Ülkemizin doğal güzellikler anlamında en çok tercih edilen yerlerinden biri olan Kazdağları'nda tertemiz ve oksijen dolu havayı solumak, yeşilin ve mavinin tadını çıkarmak mümkündür. Üç tepesi olan Kazdağı'nın en yüksek tepesi 1774 metre olan Karataş Tepesi'dir. Kazdağları'ında her mevsim farklı manzara ve güzelliklere şahit olursunuz. Yemyeşil doğası, kanyonu, şelalesi ve birbirinden şirin köyleri ile tatilden huzur bekleyenlerin adresidir.
Kazdağları'nın bir kısmı Milli Park ilan edilerek koruma altına alınmıştır. Kazdağları Milli Parkında doğa yürüyüşü yapabilir, saklı güzellikleri keşfedebilirsiniz. Manzarası muhteşem hikayesi ise hüzünlü olan Hasan Boğuldu Şelalesinde ilk sizi Sütüven Şelalesi karşılar. Yemyeşil ormanın içinde, ışıl ışıl cam gibi bir su, cennetten bir köşe. Sarıkız Tepesi, Antandros Kazı Alanı, Zeus Altarı, Pınarbaşı Şelalesi, Kavurmacılar Köyü gibi birçok gezilip görülmesi gereken yeri ile Kazdağları dört mevsimin yaşandığı ve her mevsimde ziyaret edilebilen bölgemizdir.
Ülkemizin Akciğeri konumunda olan, doğal güzelliği ve zengin bitki örtüsü ile dikkat çeken Kaz Dağları'nda gürgen, karaçam, meşe, kayın ve kestane ağaçları yoğun görülür. Kaz dağları, Alp dağlarından sonra en yüksek oksijen miktarını içeren bölge olma özelliğini taşıyor.
Her yıl binlerce kişi bu doğal güzelliğin tadını çıkartmak için buraya geliyor. Sevdiklerinizle bol oksijenli kaliteli zaman geçirebileceğiniz bir bölgedir.

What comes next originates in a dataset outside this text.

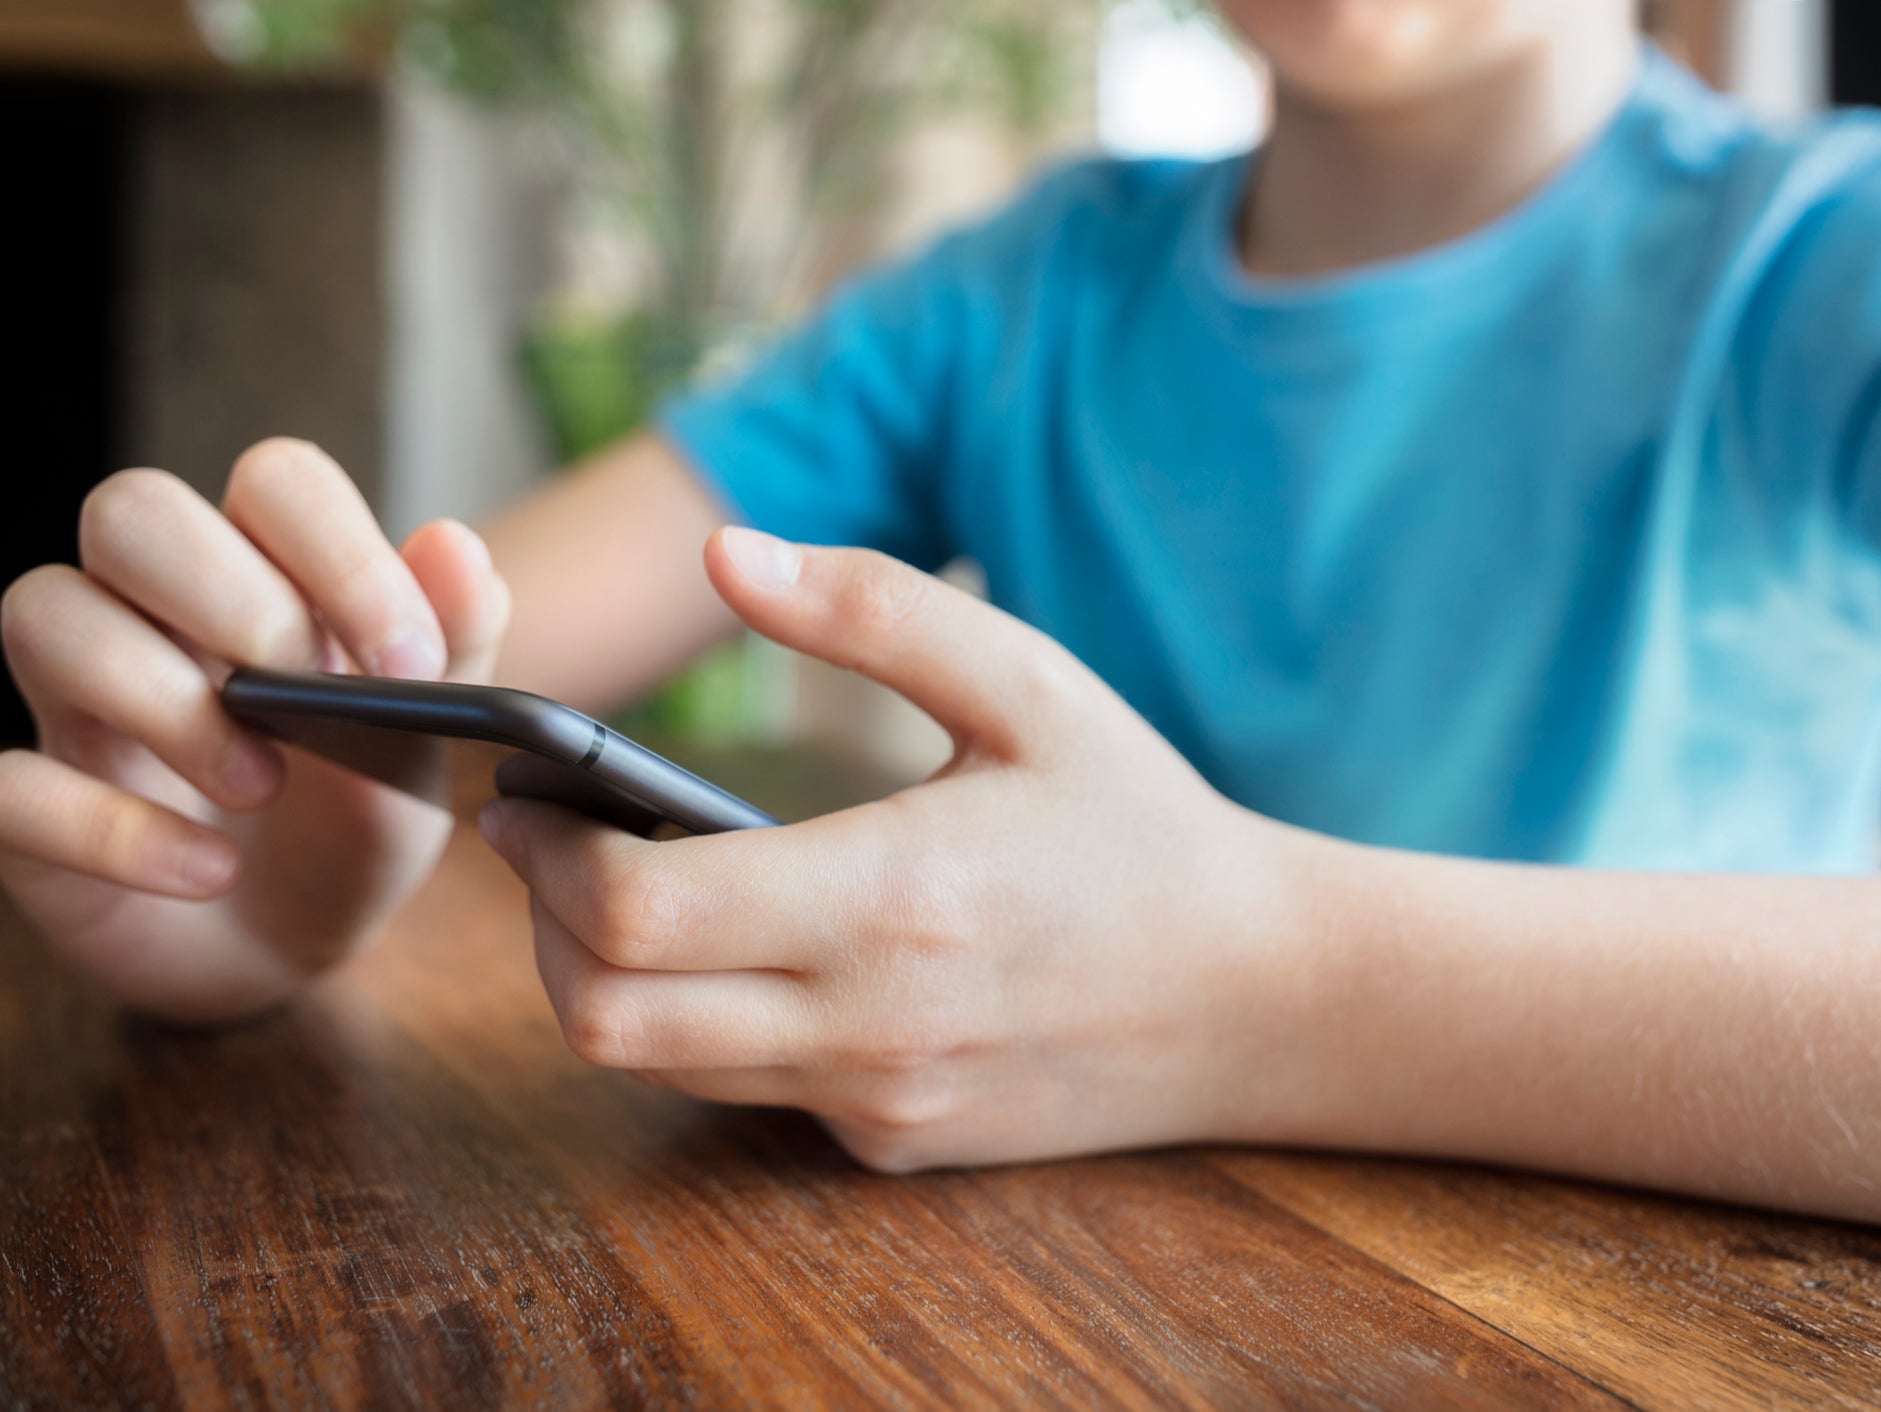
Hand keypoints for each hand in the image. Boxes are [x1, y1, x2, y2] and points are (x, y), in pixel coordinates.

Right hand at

Ege Bölgesi ile Marmara Bölgesini birbirinden ayıran,antik çağlarda "İda Dağı" olarak anılan Kaz Dağı, Biga yarımadasının en yüksek kütlesidir.

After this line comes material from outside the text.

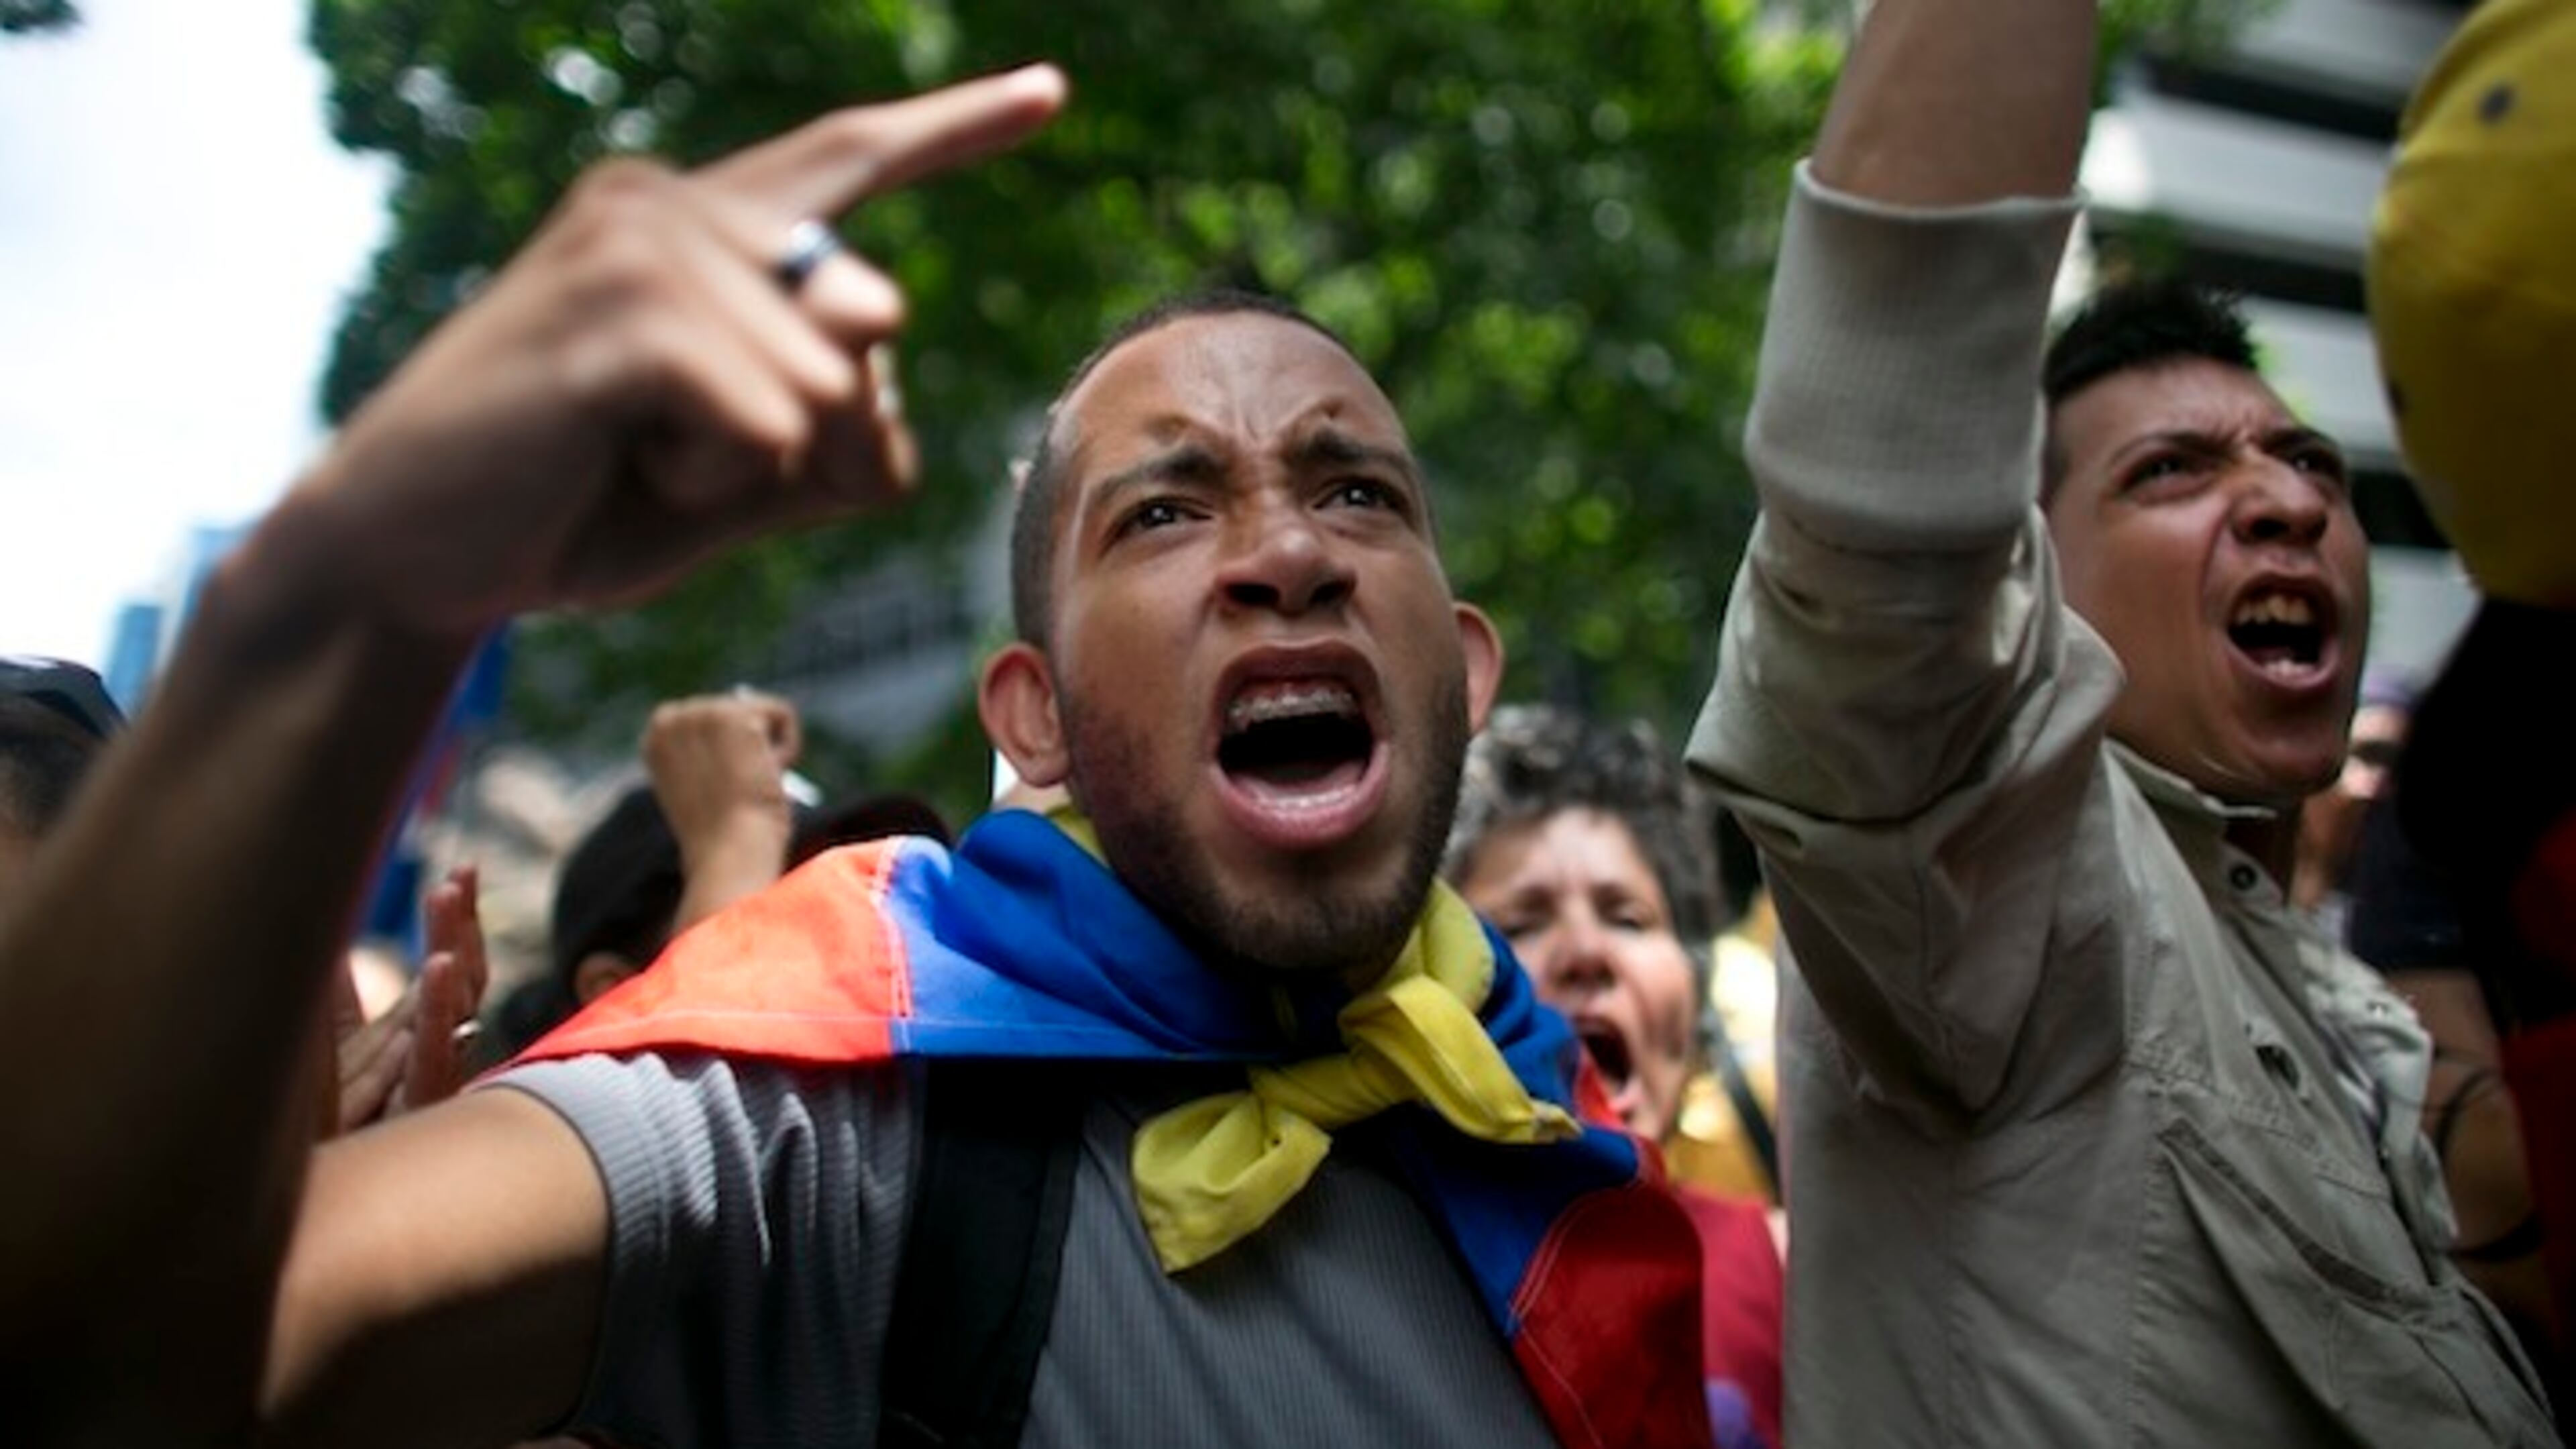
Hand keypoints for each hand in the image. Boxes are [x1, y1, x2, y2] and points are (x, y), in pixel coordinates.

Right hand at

Kaz Dağının üzerine yerleşmiş, kuzey-güney istikametine uzanan derin vadi ve kanyonları, flora ve fauna açısından zengin bir potansiyel arzetmekte, özellikle de bitki örtüsünün taşıdığı biyolojik çeşitlilik ana kaynak değerini oluşturmaktadır.